Comment l’expliquer? Le rock a pourtant accompagné la contre-culture et la révolution sexuelle.

Je ne dis pas le contraire. Un événement comme Woodstock, par exemple, a eu un gros impact. Mais si vous regardez les images de l’époque, il faut bien constater aussi qu’il n’y avait pas trop de place pour les personnes non blanches, ni pour les femmes. Et cela a perduré pendant longtemps. La première fois que j’ai réalisé que le rock prolongeait à sa manière la domination masculine, c’était avec Courtney Love. Quand Kurt Cobain est mort, j’ai vu toute une partie de la presse et de l’opinion publique lui tomber dessus. En l’accusant quasi d’avoir tué son mari. On était pourtant dans les années nonante, et dans un mouvement grunge qui était censé être accueillant pour les femmes. Kurt avait compris le féminisme. On pouvait penser que ses fans étaient aussi éveillés sur ces questions. Mais c’était loin d’être le cas…

Au rock a succédé le rap comme genre dominant. Et pareillement sexiste?

C’est intéressant de faire le parallèle entre ces deux genres musicaux. Dès le départ, il y a eu des femmes dans le rap. Qu’elles soient devenues plus tard des têtes d’affiche ou qu’elles aient disparu est une autre question. Mais elles ont toujours été présentes. Et bien souvent, avec des gars à côté pour les produire ou les pousser. Parce que le rap est un truc de groupe. C’est quelque chose que vous faites ensemble, en bande. Si vous prenez le rock, c’est moins le cas. À l’exception des Rolling Stones qui ont emmené Tina Turner avec eux en tournée, je ne trouve pas beaucoup d’exemple de formations qui utilisent leur notoriété ou leur visibilité pour faire de la place à une femme.

Tina Turner, précisément, est l’une des figures centrales du livre…

C’est ma préférée, depuis toute petite. Je me souviens très bien de son concert à Barcelone en 90, diffusé en direct à la télé espagnole. Rien que la manière dont elle descendait les escaliers en dansant était totalement renversante. Comme Janis, elle m’a longtemps obsédée. Et comme elle d’ailleurs, on l’a souvent présentée sous l’angle de la victime (des violences de son ex-mari Ike, NDLR). C’est récurrent. Voilà une artiste qui réussit son come-back de manière flamboyante, qui se réinvente totalement, en éclatant tous les records, enchaînant les tubes. Et malgré cela, on continue à entretenir l’image de la survivante. Quitte à aplatir toute la puissance de sa voix, sa façon d’habiter la scène, sa force physique et érotique.

Une afro-féministe comme Bell Hooks critiquait justement cette sexualisation. C’est une question qui revient régulièrement dans la pop: en jouant de son corps, l’artiste reprend-elle le contrôle ou entretient-elle l’objectivation de la femme?

### DONNÉES ENREGISTRÉES
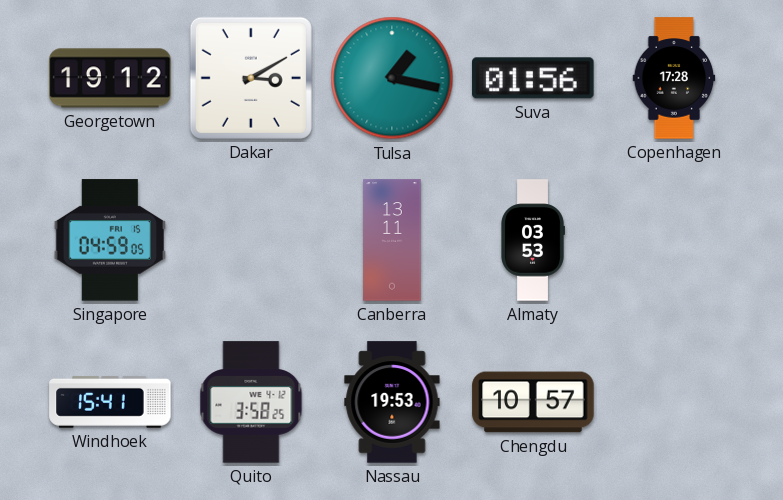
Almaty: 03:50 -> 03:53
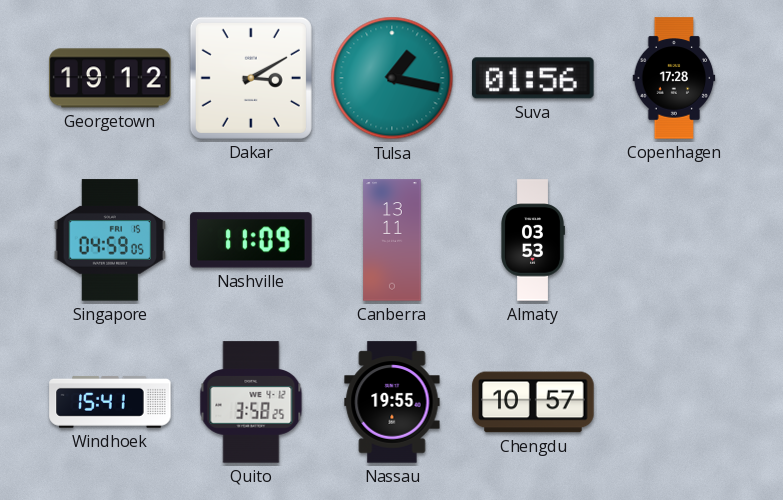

### CONSIGNE DE TRAVAIL
Recopiez l'extrait sur les femmes dans le rock depuis « Tina Turner, précisément, est » jusqu'à « physique et érotique. » inclus, en remplaçant « Barcelone » par « Madrid ».

### RÉSULTAT OBTENU
Tina Turner, précisément, est l’une des figures centrales du livre…

C’est ma préférée, depuis toute petite. Je me souviens très bien de son concert à Madrid en 90, diffusé en direct à la télé espagnole. Rien que la manière dont elle descendait les escaliers en dansant était totalement renversante. Comme Janis, elle m’a longtemps obsédée. Et comme elle d’ailleurs, on l’a souvent présentée sous l’angle de la victime (des violences de son ex-mari Ike, NDLR). C’est récurrent. Voilà une artiste qui réussit son come-back de manière flamboyante, qui se réinvente totalement, en éclatant tous les records, enchaînant les tubes. Et malgré cela, on continue à entretenir l’image de la survivante. Quitte à aplatir toute la puissance de sa voix, sa façon d’habiter la scène, sa force physique et érotique.